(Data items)
══════════════════════════════
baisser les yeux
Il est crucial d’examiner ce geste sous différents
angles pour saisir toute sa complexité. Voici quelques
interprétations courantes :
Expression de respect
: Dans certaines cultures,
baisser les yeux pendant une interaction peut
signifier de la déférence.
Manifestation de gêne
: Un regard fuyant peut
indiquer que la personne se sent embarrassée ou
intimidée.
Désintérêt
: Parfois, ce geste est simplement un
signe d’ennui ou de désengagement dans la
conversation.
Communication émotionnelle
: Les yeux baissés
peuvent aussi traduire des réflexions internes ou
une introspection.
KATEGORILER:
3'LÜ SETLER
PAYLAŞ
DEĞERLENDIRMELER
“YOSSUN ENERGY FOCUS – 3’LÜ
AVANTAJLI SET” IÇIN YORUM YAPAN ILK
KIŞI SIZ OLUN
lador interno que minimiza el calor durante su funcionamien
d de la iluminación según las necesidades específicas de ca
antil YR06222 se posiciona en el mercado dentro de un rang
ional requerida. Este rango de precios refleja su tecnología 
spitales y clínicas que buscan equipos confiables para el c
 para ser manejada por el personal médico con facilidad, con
══════════════════════════════
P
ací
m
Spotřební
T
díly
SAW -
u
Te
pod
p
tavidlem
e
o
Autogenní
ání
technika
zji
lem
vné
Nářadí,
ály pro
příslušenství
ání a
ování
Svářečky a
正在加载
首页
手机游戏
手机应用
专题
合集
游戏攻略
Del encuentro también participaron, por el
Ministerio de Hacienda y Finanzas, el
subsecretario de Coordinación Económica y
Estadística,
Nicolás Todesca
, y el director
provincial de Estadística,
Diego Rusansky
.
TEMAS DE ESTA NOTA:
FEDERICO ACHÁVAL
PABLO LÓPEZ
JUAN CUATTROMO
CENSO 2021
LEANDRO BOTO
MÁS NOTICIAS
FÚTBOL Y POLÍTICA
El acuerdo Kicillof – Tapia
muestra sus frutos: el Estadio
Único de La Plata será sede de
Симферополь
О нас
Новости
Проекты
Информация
══════════════════════════════
Return every line of the listing that contains the word "yeux", copied in full. Case counts.

baisser les yeux
baisser les yeux pendant une interaction peut
: Les yeux baissés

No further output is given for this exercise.